Montrose is built on a peninsula, like Scotland dipping its toe into the water. A lagoon on one side and the North Sea on the other, the town forms a port and harbour for fishing, transport, trade, oil and gas.
Writers of the Scottish Renaissance once met here in fashionable studios; Helen Cruickshank, Edwin Muir, Fionn MacColla and Hugh MacDiarmid amongst others. This was the beginning of a reawakening, a raising of national consciousness through art, literature and provocative argument. Without these people no seeds would be planted for a modern movement, and we would all be poorer for it.
The morning papers show similar headlines, reading: “A No vote will settle Scotland’s future once and for all.” The Secretary of State for Scotland outlines the case for a heavier Government presence in Scotland after a No vote. The British Government must be more present, more visible, he says – remind folk who’s in charge. Remind folk they’re British. This is a blueprint for the Government’s influence in Scotland, not Scotland’s influence in the Government. In the town of Muirs, MacDiarmids and Cruickshanks the thought of it seems lost and regressive.

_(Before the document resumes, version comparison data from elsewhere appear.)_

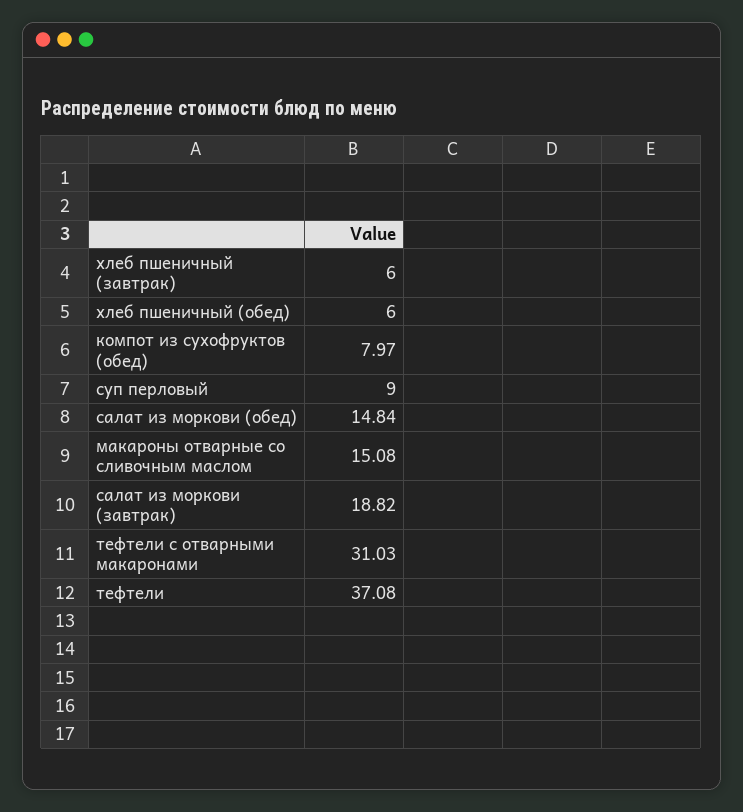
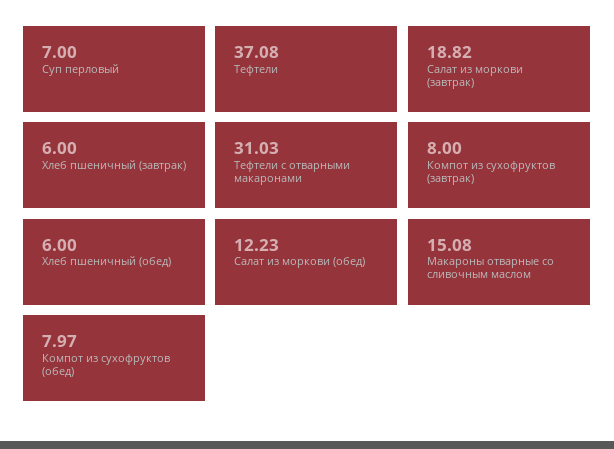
  {
    "хлеб пшеничный (завтрак)": 6,
    "хлеб пшеничный (обед)": 6,
    "компот из сухофруктов (обед)": 7.97,
-   "суп перловый": 9,
+   "суп перловый": 7,
-   "салат из моркови (обед)": 14.84,
+   "салат из моркови (обед)": 12.23,
    "макароны отварные со сливочным маслом": 15.08,
    "салат из моркови (завтрак)": 18.82,
    "тефтели с отварными макаронами": 31.03,
-   "тефтели": 37.08
+   "тефтели": 37.08,
+   "Компот из сухофруктов (завтрак)": 8
  }

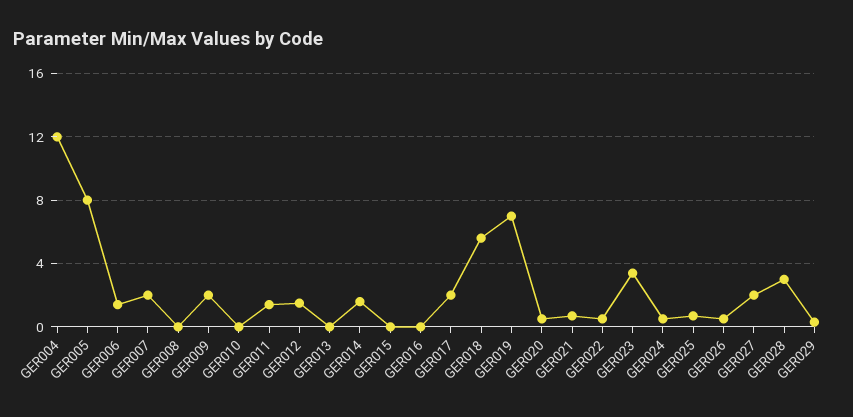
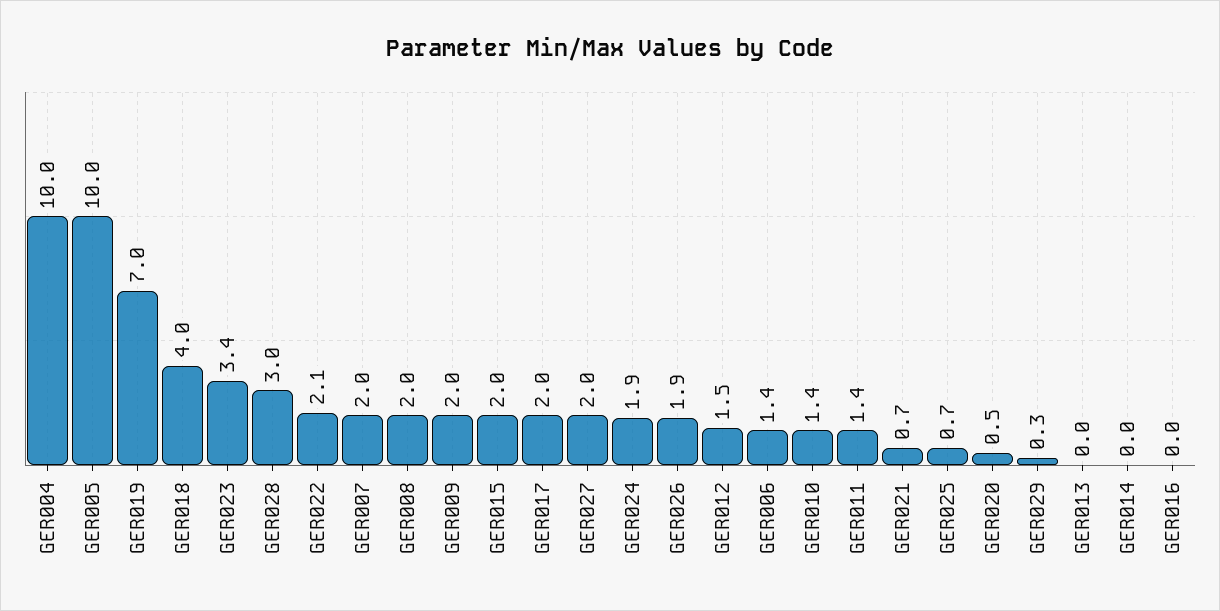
  {
-   "GER004": 12,
+   "GER004": 10,
-   "GER005": 8,
+   "GER005": 10,
    "GER006": 1.4,
    "GER007": 2,
-   "GER008": 0,
+   "GER008": 2,
    "GER009": 2,
-   "GER010": 0,
+   "GER010": 1.4,
    "GER011": 1.4,
    "GER012": 1.5,
    "GER013": 0,
-   "GER014": 1.5,
+   "GER014": 0,
-   "GER015": 0,
+   "GER015": 2,
    "GER016": 0,
    "GER017": 2,
-   "GER018": 5.5,
+   "GER018": 4,
    "GER019": 7,
    "GER020": 0.5,
    "GER021": 0.7,
-   "GER022": 0.5,
+   "GER022": 2.1,
    "GER023": 3.4,
-   "GER024": 0.5,
+   "GER024": 1.9,
    "GER025": 0.7,
-   "GER026": 0.5,
+   "GER026": 1.9,
    "GER027": 2,
    "GER028": 3,
    "GER029": 0.3
  }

The proposed solidifying of the United Kingdom after a No vote tells us something important; that the idea of Britain as the bedrock of our civilisation, of our functionality, is still prevalent in the minds of those who govern us; that it is the Government, not the people, who hold power.
We pull into the roadside in front of the Links Hotel, our venue for the evening, and the eager faces and voices entering through the doors suggest another thing altogether. This is a country coming into its own, rediscovering, revitalising itself. We set up the Airstream trailer and a great wooden ‘Vote Yes’ sign, painted white, leant against a nearby wall. An Englishwoman on holiday stops to offer her support. “Go for it,” she says, “I would if I could.”
Inside, the poet, islander and NHS worker, Morgan Downie, opens the night. “I don’t believe in nationalisms,” he begins, “I believe in people. I believe in the will of the people.”
He draws threads between the knowing of the self and the knowing of the community, and how that enlivens and empowers people. “I would like to see a greater spectrum of education in Scotland. I’d like children to be able to go outside and know the names of the trees and the birds.”
A poem about learning and memory ends with the words: “We are bright, and ready.”
Later, a musician by the name of Esperi performs an intricate and complex one-man-band, with all shapes and sizes of instruments recorded live and played on loop until finally a tune appears, like a whole orchestra in miniature, loud and electric. In the country unfamiliar its own voice comes a tremendous noise like the shifting of the earth.
A man at the back of the room reaches for his phone and dials the number of a friend. “Get along here,” he says, “You’ve got to see this.”